Consumer champion Martin Lewis has issued a compelling call for people across the UK to investigate their state pension entitlement, highlighting that filling gaps in a National Insurance record can prove "very lucrative" for retirement income.
The Lucrative Potential of Voluntary Contributions
On his BBC podcast, Lewis detailed how a listener had dramatically improved their pension prospects by acting on his advice. The individual, who previously had only nine years of qualifying National Insurance contributions, was able to purchase 18 additional years. This move was possible under a special scheme that allowed voluntary contributions dating back to the 2006/2007 tax year, which concluded in April 2025.
Under standard rules, you can typically only buy contributions for the past six years. The extended deadline offered a unique window to plug historical gaps, crucial for those transitioning from the old to the new state pension system.
Crunching the Numbers: A Substantial Return on Investment
Lewis illustrated the powerful financial impact of such a top-up. He estimated the cost of buying 18 years would be between £10,000 and £15,000, depending on employment status. In return, this could generate an estimated £120 per week in extra state pension, equating to roughly £6,000 annually.
With the state pension protected by the triple lock, these payments rise each year. Lewis projected that if the pensioner lived for 20 years after reaching state pension age, the total inflation-proofed income gained could reach a staggering £120,000.
Current Rules and Key Considerations
The finance expert was clear that the generous deadline has now passed. Currently, you can only voluntarily contribute for gaps within the last six tax years. Lewis urged people with missing years within this period to check their record and "do the maths" using online guides to see if purchasing extra years is worthwhile.

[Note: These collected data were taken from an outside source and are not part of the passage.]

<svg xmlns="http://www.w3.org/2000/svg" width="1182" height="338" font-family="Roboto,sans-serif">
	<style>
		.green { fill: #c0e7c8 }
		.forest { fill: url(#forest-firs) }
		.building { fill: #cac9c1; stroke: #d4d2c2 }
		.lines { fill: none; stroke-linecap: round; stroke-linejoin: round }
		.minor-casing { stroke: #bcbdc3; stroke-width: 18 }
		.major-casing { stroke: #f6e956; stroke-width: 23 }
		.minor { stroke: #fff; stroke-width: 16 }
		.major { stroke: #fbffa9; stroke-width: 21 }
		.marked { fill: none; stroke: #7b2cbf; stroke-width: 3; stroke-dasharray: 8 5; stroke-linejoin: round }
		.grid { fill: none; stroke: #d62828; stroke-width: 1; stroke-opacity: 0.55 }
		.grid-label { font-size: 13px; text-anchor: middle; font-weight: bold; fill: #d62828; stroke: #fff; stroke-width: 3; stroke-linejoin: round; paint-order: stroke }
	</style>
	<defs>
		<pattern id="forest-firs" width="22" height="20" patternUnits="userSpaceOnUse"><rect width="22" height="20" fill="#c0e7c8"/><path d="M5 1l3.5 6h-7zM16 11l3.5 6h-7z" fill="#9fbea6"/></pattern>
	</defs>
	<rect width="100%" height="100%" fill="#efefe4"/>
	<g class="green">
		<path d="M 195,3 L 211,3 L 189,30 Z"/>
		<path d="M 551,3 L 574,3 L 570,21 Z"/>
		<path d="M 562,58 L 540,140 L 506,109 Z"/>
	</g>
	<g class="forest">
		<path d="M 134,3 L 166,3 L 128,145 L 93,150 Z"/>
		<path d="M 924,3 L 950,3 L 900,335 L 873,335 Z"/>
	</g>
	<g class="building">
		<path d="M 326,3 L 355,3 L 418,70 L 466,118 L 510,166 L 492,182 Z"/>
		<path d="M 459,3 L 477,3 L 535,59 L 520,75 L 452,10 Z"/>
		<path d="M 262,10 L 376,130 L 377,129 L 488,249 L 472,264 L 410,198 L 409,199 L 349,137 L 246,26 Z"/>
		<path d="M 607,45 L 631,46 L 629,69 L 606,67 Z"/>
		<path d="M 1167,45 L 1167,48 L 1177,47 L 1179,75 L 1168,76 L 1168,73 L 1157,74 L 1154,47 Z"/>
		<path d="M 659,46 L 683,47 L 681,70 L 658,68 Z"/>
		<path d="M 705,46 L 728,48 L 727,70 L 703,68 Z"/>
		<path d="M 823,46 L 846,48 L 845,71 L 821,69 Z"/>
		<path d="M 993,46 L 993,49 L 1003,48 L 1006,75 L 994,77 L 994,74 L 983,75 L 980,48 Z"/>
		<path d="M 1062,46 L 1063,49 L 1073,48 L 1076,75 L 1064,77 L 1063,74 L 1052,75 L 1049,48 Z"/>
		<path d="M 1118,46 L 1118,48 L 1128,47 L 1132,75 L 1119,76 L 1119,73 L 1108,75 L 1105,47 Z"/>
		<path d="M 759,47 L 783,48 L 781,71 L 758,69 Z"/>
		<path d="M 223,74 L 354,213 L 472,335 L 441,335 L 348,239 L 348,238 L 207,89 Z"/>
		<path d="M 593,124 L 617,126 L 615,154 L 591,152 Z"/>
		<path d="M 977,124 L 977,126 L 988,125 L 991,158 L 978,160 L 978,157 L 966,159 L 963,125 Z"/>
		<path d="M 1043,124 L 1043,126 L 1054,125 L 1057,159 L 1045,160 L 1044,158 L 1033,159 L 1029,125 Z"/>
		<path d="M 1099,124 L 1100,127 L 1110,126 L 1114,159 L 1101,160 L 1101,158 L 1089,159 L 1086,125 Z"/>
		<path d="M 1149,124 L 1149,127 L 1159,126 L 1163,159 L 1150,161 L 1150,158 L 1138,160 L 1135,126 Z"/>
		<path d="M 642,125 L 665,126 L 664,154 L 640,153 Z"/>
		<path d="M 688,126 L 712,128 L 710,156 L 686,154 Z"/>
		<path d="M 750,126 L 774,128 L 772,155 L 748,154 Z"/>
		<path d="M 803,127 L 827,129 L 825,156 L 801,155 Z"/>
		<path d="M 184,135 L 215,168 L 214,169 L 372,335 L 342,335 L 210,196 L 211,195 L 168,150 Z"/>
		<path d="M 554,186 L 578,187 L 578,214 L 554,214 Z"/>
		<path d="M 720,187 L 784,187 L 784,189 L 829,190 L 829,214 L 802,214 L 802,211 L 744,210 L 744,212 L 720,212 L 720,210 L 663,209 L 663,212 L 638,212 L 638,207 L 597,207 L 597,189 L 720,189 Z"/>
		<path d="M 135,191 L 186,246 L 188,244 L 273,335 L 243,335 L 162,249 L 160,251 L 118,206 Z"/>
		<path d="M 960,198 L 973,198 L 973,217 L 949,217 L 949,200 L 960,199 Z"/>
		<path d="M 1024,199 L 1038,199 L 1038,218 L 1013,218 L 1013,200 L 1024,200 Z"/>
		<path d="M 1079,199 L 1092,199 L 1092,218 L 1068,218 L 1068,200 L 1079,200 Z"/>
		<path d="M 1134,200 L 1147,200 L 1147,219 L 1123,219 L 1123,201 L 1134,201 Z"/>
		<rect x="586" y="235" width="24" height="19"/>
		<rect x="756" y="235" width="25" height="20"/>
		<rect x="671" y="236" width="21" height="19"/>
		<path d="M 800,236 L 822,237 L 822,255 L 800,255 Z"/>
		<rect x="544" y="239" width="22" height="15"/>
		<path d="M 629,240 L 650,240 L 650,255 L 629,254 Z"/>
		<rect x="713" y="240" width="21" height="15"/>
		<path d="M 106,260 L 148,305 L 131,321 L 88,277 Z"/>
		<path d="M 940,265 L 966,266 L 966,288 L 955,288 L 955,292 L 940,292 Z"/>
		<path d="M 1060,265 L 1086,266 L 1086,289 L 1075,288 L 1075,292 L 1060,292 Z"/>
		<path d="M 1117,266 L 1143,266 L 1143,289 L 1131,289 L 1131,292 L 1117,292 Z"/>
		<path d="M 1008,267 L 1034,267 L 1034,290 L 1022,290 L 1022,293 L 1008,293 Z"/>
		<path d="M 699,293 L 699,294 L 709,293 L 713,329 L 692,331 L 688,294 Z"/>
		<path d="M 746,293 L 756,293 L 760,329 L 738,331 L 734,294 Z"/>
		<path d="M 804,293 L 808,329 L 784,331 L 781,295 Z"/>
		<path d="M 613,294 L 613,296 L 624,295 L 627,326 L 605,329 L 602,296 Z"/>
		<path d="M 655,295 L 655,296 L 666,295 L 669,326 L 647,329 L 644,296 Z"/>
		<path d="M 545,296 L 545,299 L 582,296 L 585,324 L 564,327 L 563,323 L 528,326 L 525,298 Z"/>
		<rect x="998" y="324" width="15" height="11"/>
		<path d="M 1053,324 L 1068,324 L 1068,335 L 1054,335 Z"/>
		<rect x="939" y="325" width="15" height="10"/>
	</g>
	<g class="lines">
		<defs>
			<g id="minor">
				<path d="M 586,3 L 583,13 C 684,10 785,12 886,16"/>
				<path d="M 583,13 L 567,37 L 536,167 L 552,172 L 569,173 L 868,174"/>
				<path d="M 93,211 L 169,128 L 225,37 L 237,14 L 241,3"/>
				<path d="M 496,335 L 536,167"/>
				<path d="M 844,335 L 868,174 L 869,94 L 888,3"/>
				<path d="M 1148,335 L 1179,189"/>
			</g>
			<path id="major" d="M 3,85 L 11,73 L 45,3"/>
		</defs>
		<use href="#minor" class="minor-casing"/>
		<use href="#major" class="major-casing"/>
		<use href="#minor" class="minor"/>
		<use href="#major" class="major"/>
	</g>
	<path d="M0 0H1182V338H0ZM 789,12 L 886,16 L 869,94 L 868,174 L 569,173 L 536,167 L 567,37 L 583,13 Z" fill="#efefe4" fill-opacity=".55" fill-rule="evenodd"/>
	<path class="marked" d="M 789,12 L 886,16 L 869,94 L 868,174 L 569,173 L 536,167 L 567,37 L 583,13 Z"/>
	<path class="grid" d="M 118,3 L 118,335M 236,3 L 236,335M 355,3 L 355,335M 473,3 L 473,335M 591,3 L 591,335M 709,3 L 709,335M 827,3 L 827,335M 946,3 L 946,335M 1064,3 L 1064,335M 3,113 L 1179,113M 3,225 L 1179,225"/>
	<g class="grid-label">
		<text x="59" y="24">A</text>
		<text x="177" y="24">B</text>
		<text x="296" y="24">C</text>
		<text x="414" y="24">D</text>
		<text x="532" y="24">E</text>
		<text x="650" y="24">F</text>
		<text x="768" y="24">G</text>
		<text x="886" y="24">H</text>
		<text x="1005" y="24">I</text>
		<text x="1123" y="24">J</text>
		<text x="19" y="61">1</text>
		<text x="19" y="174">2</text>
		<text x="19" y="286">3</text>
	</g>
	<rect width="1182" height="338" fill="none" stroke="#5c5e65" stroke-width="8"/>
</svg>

He emphasised that while it can be a highly profitable exercise, it isn't right for everyone and requires navigating a specific process. To qualify for any state pension, you need a minimum of 10 years of contributions. To receive the full new state pension, which is currently £230.25 per week, you typically require 35 years.
Payments are set to increase by 4.8% next April 2026 under the triple lock, taking the full weekly rate to £241.30, or £12,547.60 annually.
Lewis's core message remains: checking your National Insurance record is a critical step in retirement planning. For those who can benefit, securing missing years represents one of the most secure and valuable financial investments available.